A contagem exclui animais procariontes - que possuem células sem membrana para cercar o núcleo, local onde se encontra os cromossomos -, como bactérias e vírus.
Mas o número está longe de ser definitivo. Os mesmos cientistas que fizeram a contagem acreditam que ainda existe uma grande quantidade de espécies aquáticas e terrestres a ser descoberta, descrita e catalogada. Há também uma "margem de erro" na contagem atual: podem existir 1,3 milhão de espécies a mais ou a menos.

Os dados foram reunidos pela equipe do Censo da Vida Marinha, responsável por divulgar em 2010 um mapa da distribuição das espécies em 25 áreas do mundo. Coordenados por Camilo Mora, cientista da Universidade do Havaí, os censores afirmam ter o número mais preciso já obtido por taxonomistas.
Até então, a estimativa das espécies conhecidas na Terra era baseada na opinião de cientistas, o que tornava o número total de espécies um mero chute, já que as estimativas variavam de 3 milhões até 100 milhões de seres vivos.
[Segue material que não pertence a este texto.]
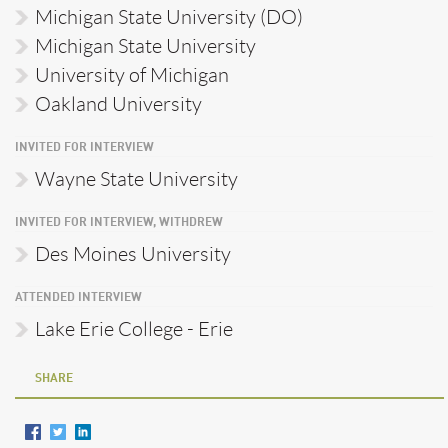
Michigan State University (DO)
Michigan State University
University of Michigan
Oakland University
INVITED FOR INTERVIEW
Wayne State University
INVITED FOR INTERVIEW, WITHDREW
Des Moines University
ATTENDED INTERVIEW
Lake Erie College - Erie
SHARE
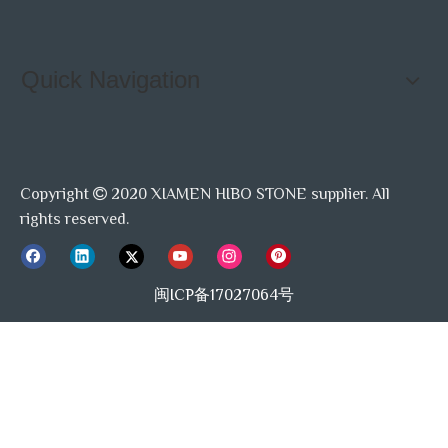
Quick Navigation
Copyright
2020 XIAMEN HIBO STONE supplier. All

rights reserved.
闽ICP备17027064号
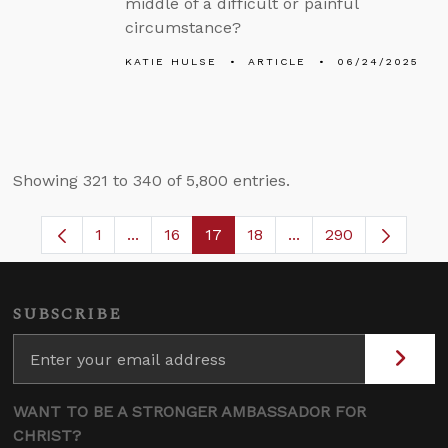
middle of a difficult or painful
circumstance?
KATIE HULSE
ARTICLE
06/24/2025
Showing 321 to 340 of 5,800 entries.
1
...
16
17
18
...
290
Page
Intermediate Pages Use TAB to navigate.
Page
Page
Page
Intermediate Pages 
SUBSCRIBE
WANT TO BE A STRONGER AMBASSADOR FOR
CHRIST?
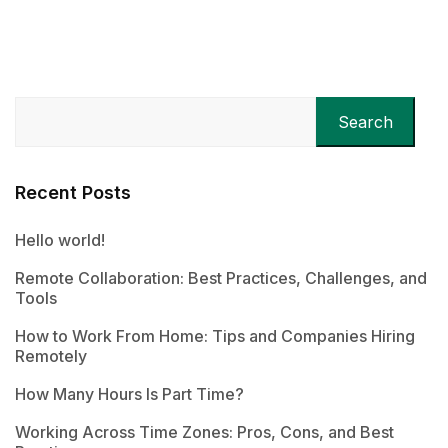
Search
Recent Posts
Hello world!
Remote Collaboration: Best Practices, Challenges, and
Tools
How to Work From Home: Tips and Companies Hiring
Remotely
How Many Hours Is Part Time?
Working Across Time Zones: Pros, Cons, and Best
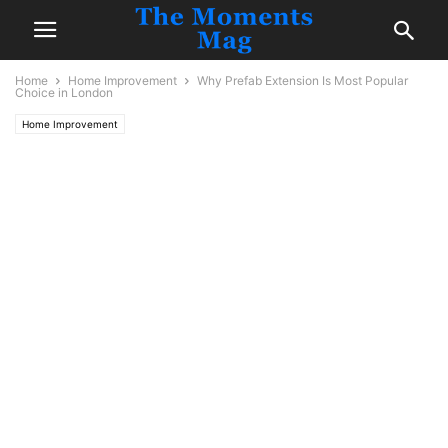
Home
Home Improvement
Why Prefab Extension Is Most Popular
Choice in London
Home Improvement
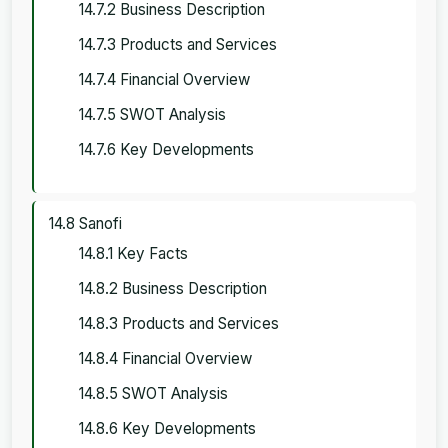
14.7.2 Business Description
14.7.3 Products and Services
14.7.4 Financial Overview
14.7.5 SWOT Analysis
14.7.6 Key Developments
14.8 Sanofi
14.8.1 Key Facts
14.8.2 Business Description
14.8.3 Products and Services
14.8.4 Financial Overview
14.8.5 SWOT Analysis
14.8.6 Key Developments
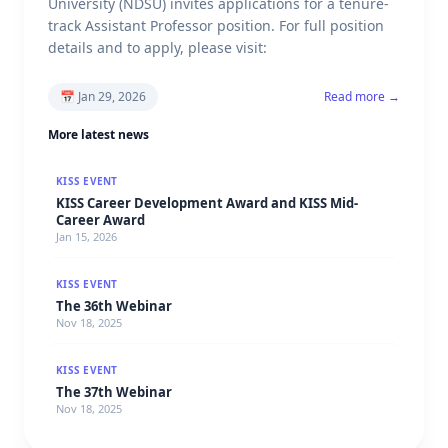
University (NDSU) invites applications for a tenure-
track Assistant Professor position. For full position
details and to apply, please visit:
📅
Jan 29, 2026
Read more →
More latest news
KISS EVENT
KISS Career Development Award and KISS Mid-
Career Award
Jan 15, 2026
KISS EVENT
The 36th Webinar
Nov 18, 2025
KISS EVENT
The 37th Webinar
Nov 18, 2025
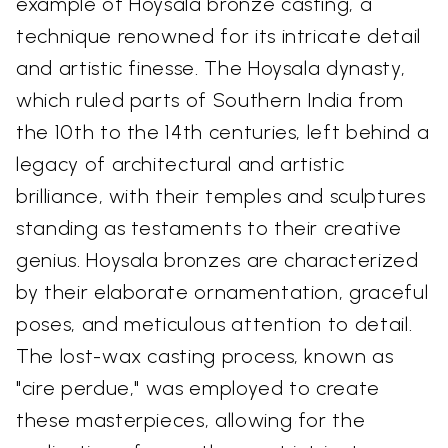
example of Hoysala bronze casting, a
technique renowned for its intricate detail
and artistic finesse. The Hoysala dynasty,
which ruled parts of Southern India from
the 10th to the 14th centuries, left behind a
legacy of architectural and artistic
brilliance, with their temples and sculptures
standing as testaments to their creative
genius. Hoysala bronzes are characterized
by their elaborate ornamentation, graceful
poses, and meticulous attention to detail.
The lost-wax casting process, known as
"cire perdue," was employed to create
these masterpieces, allowing for the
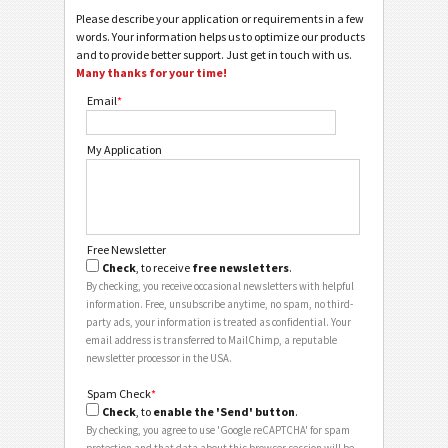
Please describe your application or requirements in a few
words. Your information helps us to optimize our products
and to provide better support. Just get in touch with us.
Many thanks for your time!
Email
*
My Application
Free Newsletter
Check
, to receive
free newsletters
.
By checking, you receive occasional newsletters with helpful
information. Free, unsubscribe anytime, no spam, no third-
party ads, your information is treated as confidential. Your
email address is transferred to MailChimp, a reputable
newsletter processor in the USA.
Spam Check
*
Check
, to
enable the 'Send' button
.
By checking, you agree to use 'Google reCAPTCHA' for spam
protection and that data about this browser session will be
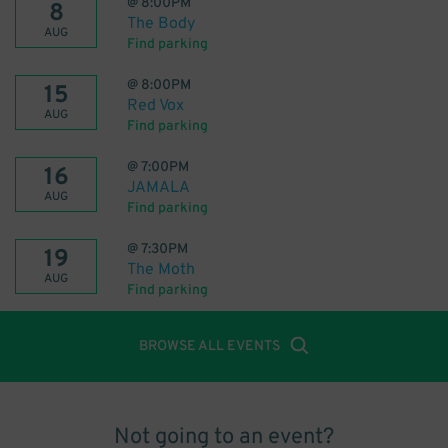
@
8:00PM
8
The Body
AUG
Find parking
@
8:00PM
15
Red Vox
AUG
Find parking
@
7:00PM
16
JAMALA
AUG
Find parking
@
7:30PM
19
The Moth
AUG
Find parking
BROWSE ALL EVENTS
Not going to an event?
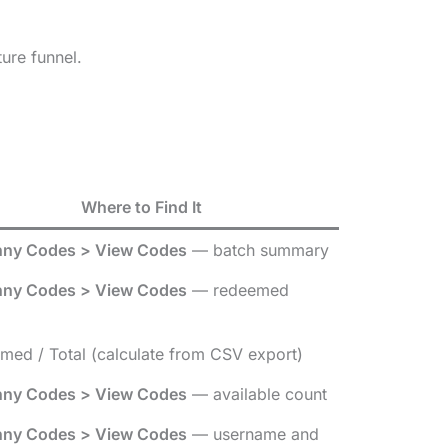
ure funnel.
Where to Find It
ny Codes > View Codes
— batch summary
ny Codes > View Codes
— redeemed
med / Total (calculate from CSV export)
ny Codes > View Codes
— available count
ny Codes > View Codes
— username and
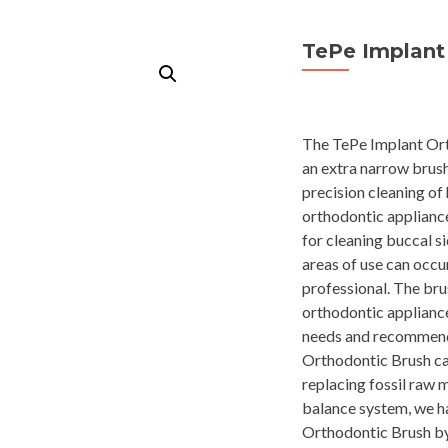
TePe Implant
The TePe Implant Ort
an extra narrow brush 
precision cleaning of
orthodontic appliance
for cleaning buccal s
areas of use can occ
professional. The brus
orthodontic appliance
needs and recommenda
Orthodontic Brush can
replacing fossil raw m
balance system, we h
Orthodontic Brush b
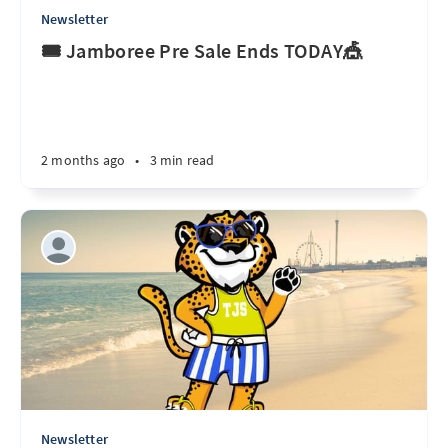
Newsletter
🎟️ Jamboree Pre Sale Ends TODAY🎪
2 months ago
•
3 min read
Newsletter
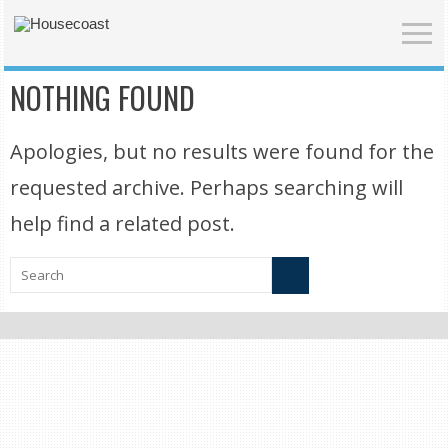
NOTHING FOUND
Apologies, but no results were found for the
requested archive. Perhaps searching will
help find a related post.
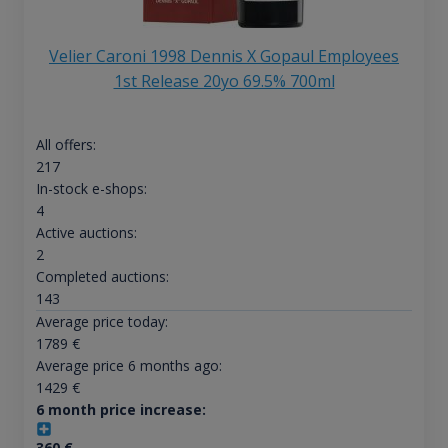
Velier Caroni 1998 Dennis X Gopaul Employees
1st Release 20yo 69.5% 700ml
All offers:
217
In-stock e-shops:
4
Active auctions:
2
Completed auctions:
143
Average price today:
1789
€
Average price 6 months ago:
1429
€
6 month price increase:
360
€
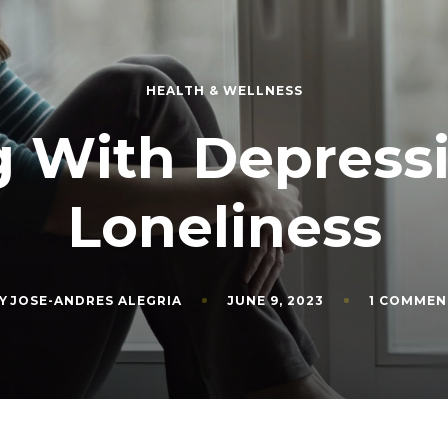
HEALTH & WELLNESS
g With Depress
Loneliness
BY
JOSE-ANDRES ALEGRIA
JUNE 9, 2023
1 COMMEN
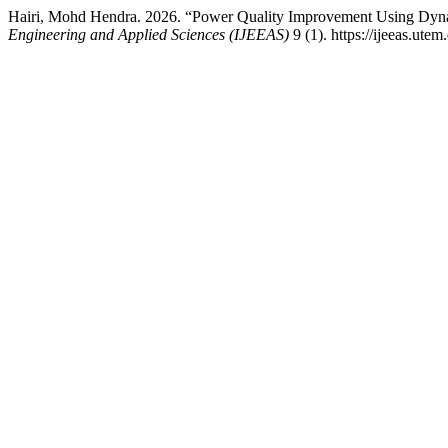
Hairi, Mohd Hendra. 2026. “Power Quality Improvement Using Dynam
Engineering and Applied Sciences (IJEEAS)
9 (1). https://ijeeas.ute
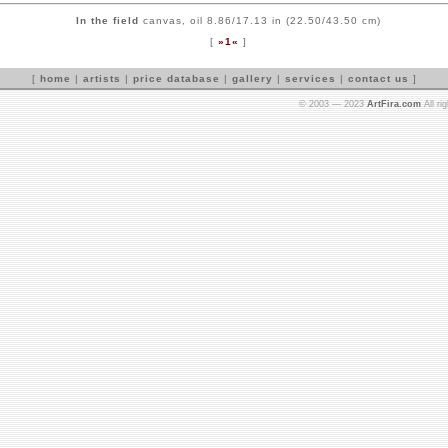
In the field
canvas, oil 8.86/17.13 in (22.50/43.50 cm)
[
»1«
]
[
home
|
artists
|
price database
|
gallery
|
services
|
contact us
]
© 2003 — 2023
ArtFira.com
All ri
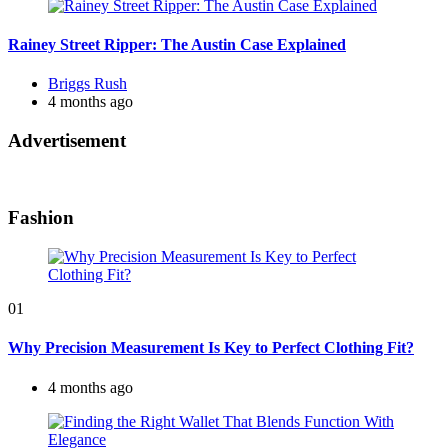
Rainey Street Ripper: The Austin Case Explained
Posted
Briggs Rush
by
4 months ago
Advertisement
Fashion
01
Why Precision Measurement Is Key to Perfect Clothing Fit?
4 months ago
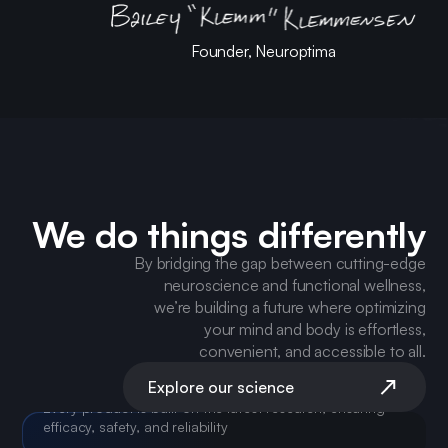
Founder, Neuroptima
We do things differently
By bridging the gap between cutting-edge
neuroscience and functional wellness,
we’re building a future where optimizing
your mind and body is effortless,
convenient, and accessible to all.
Explore our science
SCIENCE-DRIVEN SOLUTIONS
Every product is built on the latest research, ensuring
efficacy, safety, and reliability
CLEAN, EFFECTIVE INGREDIENTS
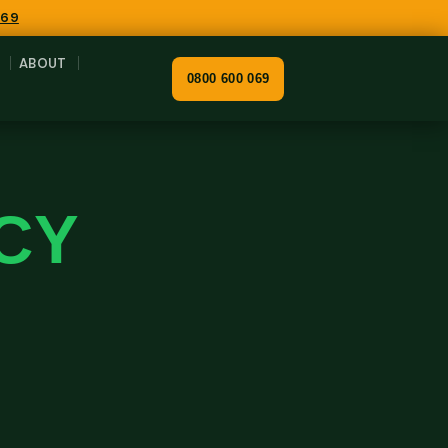
069
ABOUT
0800 600 069
CY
Para a equipe de Camilo Mora, a humanidade se esforça para preservar os animais, mas não faz ideia exatamente sobre quantas espécies existem. "Se nós não soubéssemos - mesmo a ordem de grandeza (1 milhão, 10 milhões, 100 milhões) - dos habitantes de uma nação, como iríamos planejar o futuro de um país?", explica o cientista.
A incerteza se reflete até mesmo em trabalhos minuciosos como o da União Internacional para a Conservação da Natureza, que fez um trabalho para conhecer as espécies conhecidas e listar as ameaçadas.
Conhecida como Lista Vermelha, a relação indica a existência de 59.508 espécies monitoradas, 19.625 delas em perigo de extinção. Isso significa que apenas 1% dos seres vivos conhecidos recebem algum tipo de controle de uma das instituições do ramo.